Specificity and reactivity of human leukocyte elastase, porcine pancreatic elastase, human granulocyte cathepsin G, and bovine pancreatic chymotrypsin with arylsulfonyl fluorides. Discovery of a new series of potent and specific irreversible elastase inhibitors.

The reactivity and specificity of a series of substituted benzenesulfonyl fluorides with human leukocyte (HL) elastase, cathepsin G, porcine pancreatic (PP) elastase, and bovine chymotrypsin A alpha are reported. Benzenesulfonyl fluorides with 2-fluoroacyl substituents were found to be potent and specific inhibitors of elastase. HL elastase was inhibited most rapidly by 2--(CF3CF2CONH)--C6H4SO4F (kobs/[I] = 1700 M-1 s-1) which is slightly better than our best peptide chloromethyl ketone inhibitor of this enzyme. PP elastase was most rapidly inhibited by 2--(CF3CONH)--C6H4-SO2F (kobs/[I] = 2300 M-1S-1). The 2--(CF3CF2CF2CONH) and 2--(CF3SNH) derivatives were quite selective for HL elastase and inhibited PP elastase, cathepsin G, and chymotrypsin A alpha quite slowly.
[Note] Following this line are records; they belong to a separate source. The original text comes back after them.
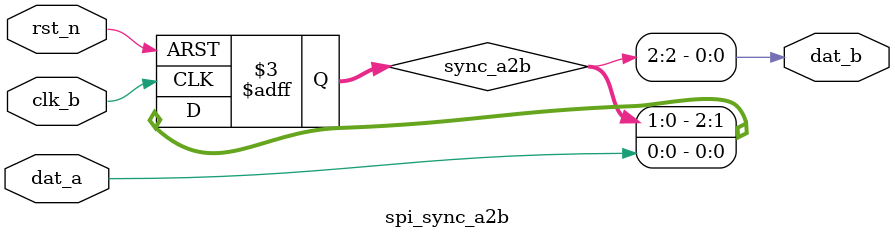
<source format=v>

module spi_sync_a2b(
					rst_n,
					clk_b,
					dat_a,
					dat_b
					);
input	rst_n;
input	clk_b;
input	dat_a;
output	dat_b;

reg[2:0]	sync_a2b;

always@(posedge clk_b or negedge rst_n) begin
	if(!rst_n)
		sync_a2b <= 3'b000;
	else
		sync_a2b <= {sync_a2b[1:0], dat_a};
end

assign	dat_b = sync_a2b[2];

endmodule
</source>
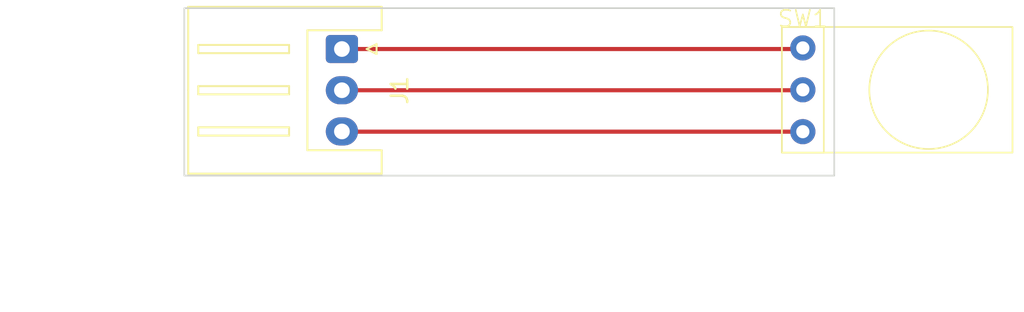
<source format=kicad_pcb>
(kicad_pcb (version 20221018) (generator pcbnew)

  (general
    (thickness 1.6)
  )

  (paper "A4")
  (layers
    (0 "F.Cu" signal)
    (31 "B.Cu" signal)
    (32 "B.Adhes" user "B.Adhesive")
    (33 "F.Adhes" user "F.Adhesive")
    (34 "B.Paste" user)
    (35 "F.Paste" user)
    (36 "B.SilkS" user "B.Silkscreen")
    (37 "F.SilkS" user "F.Silkscreen")
    (38 "B.Mask" user)
    (39 "F.Mask" user)
    (40 "Dwgs.User" user "User.Drawings")
    (41 "Cmts.User" user "User.Comments")
    (42 "Eco1.User" user "User.Eco1")
    (43 "Eco2.User" user "User.Eco2")
    (44 "Edge.Cuts" user)
    (45 "Margin" user)
    (46 "B.CrtYd" user "B.Courtyard")
    (47 "F.CrtYd" user "F.Courtyard")
    (48 "B.Fab" user)
    (49 "F.Fab" user)
    (50 "User.1" user)
    (51 "User.2" user)
    (52 "User.3" user)
    (53 "User.4" user)
    (54 "User.5" user)
    (55 "User.6" user)
    (56 "User.7" user)
    (57 "User.8" user)
    (58 "User.9" user)
  )

  (setup
    (pad_to_mask_clearance 0)
    (aux_axis_origin 22.86 55.88)
    (pcbplotparams
      (layerselection 0x00010fc_ffffffff)
      (plot_on_all_layers_selection 0x0000000_00000000)
      (disableapertmacros false)
      (usegerberextensions false)
      (usegerberattributes true)
      (usegerberadvancedattributes true)
      (creategerberjobfile true)
      (dashed_line_dash_ratio 12.000000)
      (dashed_line_gap_ratio 3.000000)
      (svgprecision 4)
      (plotframeref false)
      (viasonmask false)
      (mode 1)
      (useauxorigin false)
      (hpglpennumber 1)
      (hpglpenspeed 20)
      (hpglpendiameter 15.000000)
      (dxfpolygonmode true)
      (dxfimperialunits true)
      (dxfusepcbnewfont true)
      (psnegative false)
      (psa4output false)
      (plotreference true)
      (plotvalue true)
      (plotinvisibletext false)
      (sketchpadsonfab false)
      (subtractmaskfromsilk false)
      (outputformat 1)
      (mirror false)
      (drillshape 1)
      (scaleselection 1)
      (outputdirectory "")
    )
  )

  (net 0 "")
  (net 1 "Net-(J1-Pin_1)")
  (net 2 "Net-(J1-Pin_2)")
  (net 3 "Net-(J1-Pin_3)")

  (footprint "ハンドル基板:TTP223" (layer "F.Cu") (at 60.325 46.863))

  (footprint "Connector_JST:JST_XH_S3B-XH-A_1x03_P2.50mm_Horizontal" (layer "F.Cu") (at 32.406 48.2 -90))

  (gr_rect (start 22.86 45.72) (end 62.23 55.88)
    (stroke (width 0.1) (type default)) (fill none) (layer "Edge.Cuts") (tstamp bdaa1307-88aa-4ee7-8312-42581c3c522b))
  (dimension (type aligned) (layer "Eco1.User") (tstamp 69bc3610-8f22-4a2a-9e70-6a46d63fa1b4)
    (pts (xy 22.86 55.880001) (xy 73.66 55.88))
    (height 7.619999)
    (gr_text "50.8000 mm" (at 48.26 62.349999 2.255739332e-06) (layer "Eco1.User") (tstamp 69bc3610-8f22-4a2a-9e70-6a46d63fa1b4)
      (effects (font (size 1 1) (thickness 0.15)))
    )
    (format (prefix "") (suffix "") (units 3) (units_format 1) (precision 4))
    (style (thickness 0.15) (arrow_length 1.27) (text_position_mode 0) (extension_height 0.58642) (extension_offset 0.5) keep_text_aligned)
  )
  (dimension (type aligned) (layer "Eco1.User") (tstamp a097bc89-9dac-47a9-aebc-ea5839b133e2)
    (pts (xy 22.86 55.88) (xy 22.86 45.72))
    (height -5.08)
    (gr_text "10.1600 mm" (at 16.63 50.8 90) (layer "Eco1.User") (tstamp a097bc89-9dac-47a9-aebc-ea5839b133e2)
      (effects (font (size 1 1) (thickness 0.15)))
    )
    (format (prefix "") (suffix "") (units 3) (units_format 1) (precision 4))
    (style (thickness 0.15) (arrow_length 1.27) (text_position_mode 0) (extension_height 0.58642) (extension_offset 0.5) keep_text_aligned)
  )

  (segment (start 60.258 48.2) (end 60.325 48.133) (width 0.25) (layer "F.Cu") (net 1) (tstamp 3ae664eb-a6b5-4d82-8017-d451e2515481))
  (segment (start 32.406 48.2) (end 60.258 48.2) (width 0.25) (layer "F.Cu") (net 1) (tstamp 8f92db57-e26b-4d72-9fd6-e189d1a57da6))
  (segment (start 32.406 50.7) (end 60.298 50.7) (width 0.25) (layer "F.Cu") (net 2) (tstamp 64c7af08-35fa-44f9-adb8-92559de42138))
  (segment (start 60.298 50.7) (end 60.325 50.673) (width 0.25) (layer "F.Cu") (net 2) (tstamp e5e54ce5-cfa6-4e40-a590-c90bbbd84d50))
  (segment (start 32.419 53.213) (end 32.406 53.2) (width 0.25) (layer "F.Cu") (net 3) (tstamp 2f482a36-9fa6-4126-b5d7-74529a438b32))
  (segment (start 60.325 53.213) (end 32.419 53.213) (width 0.25) (layer "F.Cu") (net 3) (tstamp 4c40e849-835a-4665-88cc-1367423f2a64))

)

</source>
A specific and potent chymotrypsin inhibitor (2--(Z--Gly--NH)--C6H4SO2F) was also discovered. A model for the elastase inhibition reaction is proposed which involves interaction of the fluroacyl group of the inhibitor with the primary substrate recognition site S1 of the enzyme. Hydrogen bonding also occurs between the inhibitor NH and a backbone peptide carbonyl group, probably from residue 214. The 2-fluoroacyl group plays the dual role of binding in the hydrophobic S1 pocket and through electronic effects, increasing the strength f the hydrogen bond. The results of this study demonstrate that it is possible to construct simple organic molecules which are specific inhibitors of HL elastase, PP elastase, or chymotrypsin.